The violin spiders include about 13 species in the United States. The Brown Recluse Spider (Loxosceles reclusa) is the best known of these. It is found in a large area of the Midwest, west to Colorado and the New Mexico state line and east to Northern Georgia. Oddly, it has been seldom collected in Florida, and than only as an incidental introduction. The venom of the Brown Recluse is highly necrotic in effect, usually causing lesions (open sores) as large as a US quarter. The wounds take a long time to heal and may require skin grafts. If these open wounds get infected there can be serious consequences. Rarely, the venom is carried by the blood stream to internal organs causing systemic effects. The South American Violin Spider (Loxosceles laeta) supposedly has a more potent venom, which results in systemic involvement more often. This spider was accidentally introduced to the Los Angeles area quite a few years ago. Other members of the genus that have been tested have venoms similar to the Brown Recluse and all members of this genus are best avoided. However, the Brown Recluse and its relatives are not very aggressive and huge populations have been found in houses where the human inhabitants were blissfully unaware of their presence!

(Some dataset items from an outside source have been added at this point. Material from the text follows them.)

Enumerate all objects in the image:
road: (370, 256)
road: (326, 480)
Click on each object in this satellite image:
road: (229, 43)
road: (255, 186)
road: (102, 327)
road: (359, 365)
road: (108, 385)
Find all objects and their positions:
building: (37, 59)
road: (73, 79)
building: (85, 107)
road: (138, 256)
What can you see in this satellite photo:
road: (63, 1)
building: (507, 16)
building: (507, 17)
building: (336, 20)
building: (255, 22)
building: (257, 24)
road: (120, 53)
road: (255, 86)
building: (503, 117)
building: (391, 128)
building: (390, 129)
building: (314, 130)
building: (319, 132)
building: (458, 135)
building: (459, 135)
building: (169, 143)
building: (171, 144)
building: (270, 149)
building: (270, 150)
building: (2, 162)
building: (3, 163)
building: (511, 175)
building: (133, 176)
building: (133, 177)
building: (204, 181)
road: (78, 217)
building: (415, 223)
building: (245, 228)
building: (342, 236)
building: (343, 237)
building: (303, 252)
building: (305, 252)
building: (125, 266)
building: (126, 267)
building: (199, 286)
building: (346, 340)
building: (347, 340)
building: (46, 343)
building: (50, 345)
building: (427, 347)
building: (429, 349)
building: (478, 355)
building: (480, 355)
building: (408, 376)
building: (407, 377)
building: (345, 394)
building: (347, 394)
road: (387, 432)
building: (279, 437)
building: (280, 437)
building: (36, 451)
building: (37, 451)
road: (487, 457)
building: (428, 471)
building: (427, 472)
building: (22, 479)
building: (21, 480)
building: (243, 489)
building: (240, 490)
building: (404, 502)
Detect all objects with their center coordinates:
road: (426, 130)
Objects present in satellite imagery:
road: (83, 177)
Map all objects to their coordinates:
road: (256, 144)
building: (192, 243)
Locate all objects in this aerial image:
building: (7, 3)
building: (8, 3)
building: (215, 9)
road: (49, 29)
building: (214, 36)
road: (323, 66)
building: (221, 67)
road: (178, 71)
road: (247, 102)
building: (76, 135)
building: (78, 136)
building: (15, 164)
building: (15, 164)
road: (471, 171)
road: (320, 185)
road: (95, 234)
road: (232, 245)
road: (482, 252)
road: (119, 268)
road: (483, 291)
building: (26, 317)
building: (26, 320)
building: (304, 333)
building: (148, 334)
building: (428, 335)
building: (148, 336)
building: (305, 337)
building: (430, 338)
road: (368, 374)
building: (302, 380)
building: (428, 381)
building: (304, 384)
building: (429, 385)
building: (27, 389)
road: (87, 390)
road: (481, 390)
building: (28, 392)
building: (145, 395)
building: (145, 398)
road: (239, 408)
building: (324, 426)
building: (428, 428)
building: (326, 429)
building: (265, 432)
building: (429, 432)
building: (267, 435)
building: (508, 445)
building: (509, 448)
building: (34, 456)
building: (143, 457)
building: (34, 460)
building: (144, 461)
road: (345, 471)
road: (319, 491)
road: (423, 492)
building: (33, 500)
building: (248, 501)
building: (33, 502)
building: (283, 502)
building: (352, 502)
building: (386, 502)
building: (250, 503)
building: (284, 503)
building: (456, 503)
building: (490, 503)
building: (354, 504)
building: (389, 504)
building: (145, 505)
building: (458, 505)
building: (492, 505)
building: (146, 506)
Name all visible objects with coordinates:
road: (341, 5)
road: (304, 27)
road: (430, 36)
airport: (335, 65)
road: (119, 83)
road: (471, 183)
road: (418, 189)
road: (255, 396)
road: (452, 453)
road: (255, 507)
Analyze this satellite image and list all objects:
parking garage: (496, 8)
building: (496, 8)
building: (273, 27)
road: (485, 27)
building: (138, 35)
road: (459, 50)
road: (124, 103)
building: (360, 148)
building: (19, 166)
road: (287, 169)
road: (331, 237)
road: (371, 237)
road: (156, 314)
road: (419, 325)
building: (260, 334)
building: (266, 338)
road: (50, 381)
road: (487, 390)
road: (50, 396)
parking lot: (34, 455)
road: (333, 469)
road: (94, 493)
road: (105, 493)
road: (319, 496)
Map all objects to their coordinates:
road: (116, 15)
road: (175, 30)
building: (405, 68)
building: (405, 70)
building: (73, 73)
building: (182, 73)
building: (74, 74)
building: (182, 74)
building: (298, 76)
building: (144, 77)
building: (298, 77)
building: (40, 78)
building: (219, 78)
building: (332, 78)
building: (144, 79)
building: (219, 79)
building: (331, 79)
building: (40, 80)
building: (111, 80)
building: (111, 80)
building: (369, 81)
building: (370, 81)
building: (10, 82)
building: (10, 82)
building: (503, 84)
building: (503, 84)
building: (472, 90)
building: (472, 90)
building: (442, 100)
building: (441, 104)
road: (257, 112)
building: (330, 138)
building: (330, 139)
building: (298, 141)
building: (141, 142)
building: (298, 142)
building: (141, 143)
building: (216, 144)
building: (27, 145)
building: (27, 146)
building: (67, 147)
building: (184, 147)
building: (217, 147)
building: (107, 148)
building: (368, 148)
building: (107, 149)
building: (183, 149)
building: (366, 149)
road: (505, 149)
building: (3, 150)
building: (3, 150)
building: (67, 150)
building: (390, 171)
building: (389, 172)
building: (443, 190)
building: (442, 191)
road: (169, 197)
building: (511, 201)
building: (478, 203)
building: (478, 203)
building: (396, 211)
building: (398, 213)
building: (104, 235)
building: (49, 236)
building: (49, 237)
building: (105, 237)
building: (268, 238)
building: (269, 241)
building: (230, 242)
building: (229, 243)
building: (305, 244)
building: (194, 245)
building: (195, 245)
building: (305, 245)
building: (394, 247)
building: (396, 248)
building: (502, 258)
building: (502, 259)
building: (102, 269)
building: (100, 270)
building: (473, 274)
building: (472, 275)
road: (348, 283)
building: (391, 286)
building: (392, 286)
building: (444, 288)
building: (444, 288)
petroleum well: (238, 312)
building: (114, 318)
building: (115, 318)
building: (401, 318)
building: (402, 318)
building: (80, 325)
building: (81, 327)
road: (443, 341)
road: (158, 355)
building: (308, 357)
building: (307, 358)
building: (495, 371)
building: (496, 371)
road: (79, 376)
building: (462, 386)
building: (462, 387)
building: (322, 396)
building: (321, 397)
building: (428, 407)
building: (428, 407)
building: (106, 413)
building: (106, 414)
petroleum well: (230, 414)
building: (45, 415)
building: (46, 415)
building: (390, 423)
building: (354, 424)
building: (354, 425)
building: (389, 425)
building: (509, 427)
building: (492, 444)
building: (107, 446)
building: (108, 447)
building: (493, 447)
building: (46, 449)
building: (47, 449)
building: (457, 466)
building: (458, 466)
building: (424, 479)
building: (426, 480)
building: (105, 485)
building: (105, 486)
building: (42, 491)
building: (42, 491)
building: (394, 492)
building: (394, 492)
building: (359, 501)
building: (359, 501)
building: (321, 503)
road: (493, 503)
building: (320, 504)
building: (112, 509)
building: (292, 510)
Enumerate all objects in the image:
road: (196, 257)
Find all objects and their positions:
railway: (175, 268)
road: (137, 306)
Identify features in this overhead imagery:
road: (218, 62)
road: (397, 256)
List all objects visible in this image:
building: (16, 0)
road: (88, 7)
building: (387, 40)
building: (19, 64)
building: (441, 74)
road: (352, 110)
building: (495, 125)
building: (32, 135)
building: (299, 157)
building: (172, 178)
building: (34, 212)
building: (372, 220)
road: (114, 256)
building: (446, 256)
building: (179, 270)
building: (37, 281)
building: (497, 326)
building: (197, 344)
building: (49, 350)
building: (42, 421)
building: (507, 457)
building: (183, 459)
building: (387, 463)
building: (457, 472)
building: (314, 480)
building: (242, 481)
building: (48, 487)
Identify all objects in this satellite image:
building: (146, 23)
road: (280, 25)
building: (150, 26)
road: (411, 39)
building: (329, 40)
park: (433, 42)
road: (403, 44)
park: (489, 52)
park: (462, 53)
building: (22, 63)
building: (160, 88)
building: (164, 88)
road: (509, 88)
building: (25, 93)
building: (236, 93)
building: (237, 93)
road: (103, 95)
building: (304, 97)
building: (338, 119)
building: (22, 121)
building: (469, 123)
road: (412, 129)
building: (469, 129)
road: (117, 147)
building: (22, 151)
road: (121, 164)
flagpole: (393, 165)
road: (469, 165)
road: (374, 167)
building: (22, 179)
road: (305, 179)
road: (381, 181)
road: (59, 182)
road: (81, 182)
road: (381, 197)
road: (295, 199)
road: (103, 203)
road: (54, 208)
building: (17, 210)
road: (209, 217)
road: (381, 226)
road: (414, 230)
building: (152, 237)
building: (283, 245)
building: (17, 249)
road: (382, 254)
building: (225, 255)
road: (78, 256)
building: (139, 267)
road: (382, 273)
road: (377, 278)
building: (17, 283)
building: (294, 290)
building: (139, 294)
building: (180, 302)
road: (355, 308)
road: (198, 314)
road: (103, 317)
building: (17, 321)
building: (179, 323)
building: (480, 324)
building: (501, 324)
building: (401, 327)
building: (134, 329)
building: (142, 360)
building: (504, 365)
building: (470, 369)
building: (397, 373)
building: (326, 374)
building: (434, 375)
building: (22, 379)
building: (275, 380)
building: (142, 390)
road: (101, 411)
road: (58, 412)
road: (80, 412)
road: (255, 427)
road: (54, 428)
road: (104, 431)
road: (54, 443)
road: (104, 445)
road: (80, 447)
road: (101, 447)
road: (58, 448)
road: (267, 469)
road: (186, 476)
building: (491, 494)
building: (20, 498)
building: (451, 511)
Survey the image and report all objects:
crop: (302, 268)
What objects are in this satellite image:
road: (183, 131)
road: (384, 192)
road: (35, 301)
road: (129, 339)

A possible problem with diagnosing violin spider bite is that the bite of these spiders is probably both underreported in some areas and over reported generally. Unfortunately several diseases can mimic the lesions of a violin spider bite, including Lyme disease, various fungal and bacterial infections and the first sore of syphilis. Therefore it is extremely important to associate the spider directly with the bite, if at all possible.
Generally, violin spiders are usually found in the center of a sort of space web of fungal-like silk, which often contains the remains of their recent meals. For the Arizona Violin Spider (Loxosceles arizonica) the most abundant food item seems to be night-active ants like carpenter ants. The Brown Recluse is known to feed on whatever is available, and this is probably true of all sicariids.
Sicariids live is some of the driest deserts known, including the ultra dry Atacama Desert of Chile (for example, Loxosceles laeta). This ability to live in dry areas, often without food or water, allows violin spiders to hitchhike on boxes, shipping crates and other materials easily. Sicarius, which has more toxic venom than Loxosceles, based on laboratory experiments with rabbits, is found in such barren desert that humans seldom come in contact with it. It is able to bury itself partially in desert sand, like many sand-dwelling organisms. The females produce egg sacs covered with a mixture of sand and silk. The genus is considered to be a living fossil in that it is both quite primitive and distributed in parts of the former Gondwanaland, the huge southern continent that separated during the Mesozoic.